*** Begin section ***
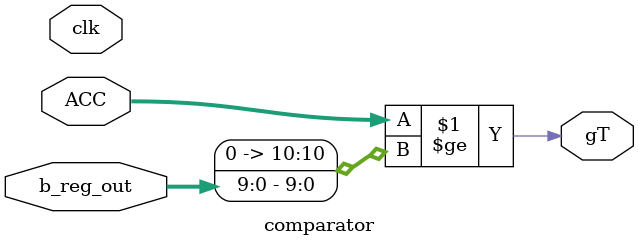
<source format=v>
module comparator (
  input wire clk,
  input wire [10:0] ACC,
  input wire [9:0] b_reg_out,
  output reg gT
);
  assign gT = (ACC >= {1'b0, b_reg_out});
endmodule

</source>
*** End section ***
> **Action item**
The answer should contain nothing except the lines from the one with "output reg gT" to the end of the material above, each given again exactly.

> **Answer to the problem**
  output reg gT
);
  assign gT = (ACC >= {1'b0, b_reg_out});
endmodule

</source>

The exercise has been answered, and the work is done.